**Compito 1:** Nel testo da leggere, riscrivi in forma di elenco il paragrafo che comincia con «Il Vangelo da cui partiamo» e conservane i fatti principali.

**Testo da leggere:**
Testo per l’incontro dei catechisti

       Il Vangelo da cui partiamo per la nostra riflessione in questa Quaresima, possiamo dire che sia un po’ scomodo perché parla di sofferenza e di morte, due cose che già di per sé rifuggiamo per quanto possiamo dalla nostra vita; tuttavia, in questo momento storico ci stanno tallonando con insistenza. Questo Vangelo ci parla anche di aiuto, di soccorso, nella vicenda di Simone di Cirene che aiuta a portare la croce di Gesù. Dunque è un Vangelo che ci fa considerare la realtà ma ci ricorda la nostra missione di cristiani che è, con Gesù, vivere un servizio per il bene dell’uomo, dell’umanità; non dimentichiamoci che il bene dell’uomo è Dio, e non altro.

**Compito 2:** Rinomina "Diagrama" in "Diagramma" nelle righe dei record che vanno dalla riga con "#### Diagrama de contex" fino alla fine dei record, estremi inclusi. Riporta soltanto queste righe e lascia invariato tutto il resto.

**Record forniti:**
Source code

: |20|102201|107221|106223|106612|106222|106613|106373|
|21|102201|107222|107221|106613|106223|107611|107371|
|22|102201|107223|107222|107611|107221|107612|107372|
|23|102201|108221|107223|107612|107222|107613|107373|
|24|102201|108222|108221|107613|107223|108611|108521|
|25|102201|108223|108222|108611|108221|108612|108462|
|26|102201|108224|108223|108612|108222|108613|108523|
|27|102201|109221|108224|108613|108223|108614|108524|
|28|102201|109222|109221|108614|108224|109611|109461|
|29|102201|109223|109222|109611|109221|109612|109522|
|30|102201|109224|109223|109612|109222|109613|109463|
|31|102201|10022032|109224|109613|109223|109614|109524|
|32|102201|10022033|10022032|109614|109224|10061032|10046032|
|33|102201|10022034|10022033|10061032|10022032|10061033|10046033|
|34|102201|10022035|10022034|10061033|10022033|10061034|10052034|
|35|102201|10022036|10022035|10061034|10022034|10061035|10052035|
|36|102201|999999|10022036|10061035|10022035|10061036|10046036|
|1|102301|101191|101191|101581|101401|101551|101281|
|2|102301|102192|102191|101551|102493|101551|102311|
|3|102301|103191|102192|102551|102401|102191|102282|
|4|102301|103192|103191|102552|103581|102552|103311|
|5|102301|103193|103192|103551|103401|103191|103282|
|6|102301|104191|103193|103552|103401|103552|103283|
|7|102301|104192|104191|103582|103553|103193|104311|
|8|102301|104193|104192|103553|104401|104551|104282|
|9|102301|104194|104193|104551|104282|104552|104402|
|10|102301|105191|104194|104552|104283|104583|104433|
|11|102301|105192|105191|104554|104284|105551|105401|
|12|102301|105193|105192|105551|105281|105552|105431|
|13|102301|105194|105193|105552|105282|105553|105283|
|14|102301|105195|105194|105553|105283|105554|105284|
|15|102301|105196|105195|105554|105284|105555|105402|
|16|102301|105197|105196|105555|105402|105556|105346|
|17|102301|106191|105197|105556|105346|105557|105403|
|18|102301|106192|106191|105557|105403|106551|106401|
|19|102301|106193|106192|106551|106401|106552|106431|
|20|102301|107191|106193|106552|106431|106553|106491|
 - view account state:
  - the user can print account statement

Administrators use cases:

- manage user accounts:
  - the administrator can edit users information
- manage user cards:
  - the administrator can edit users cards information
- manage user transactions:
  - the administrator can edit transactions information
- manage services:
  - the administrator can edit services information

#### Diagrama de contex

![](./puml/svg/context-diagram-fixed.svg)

**Risultato 1:**
- Il Vangelo scelto per la riflessione di questa Quaresima è un po' scomodo, perché parla di sofferenza e di morte.
- Sono due cose che rifuggiamo il più possibile dalla nostra vita, ma che in questo momento storico ci tallonano con insistenza.
- Il Vangelo parla anche di aiuto e di soccorso, nella vicenda di Simone di Cirene che aiuta a portare la croce di Gesù.
- Ci fa considerare la realtà e ci ricorda la missione dei cristiani: vivere con Gesù un servizio per il bene dell'uomo e dell'umanità.
- Il bene dell'uomo è Dio, e non altro.

**Risultato 2:**
#### Diagramma de contex

![](./puml/svg/context-diagram-fixed.svg)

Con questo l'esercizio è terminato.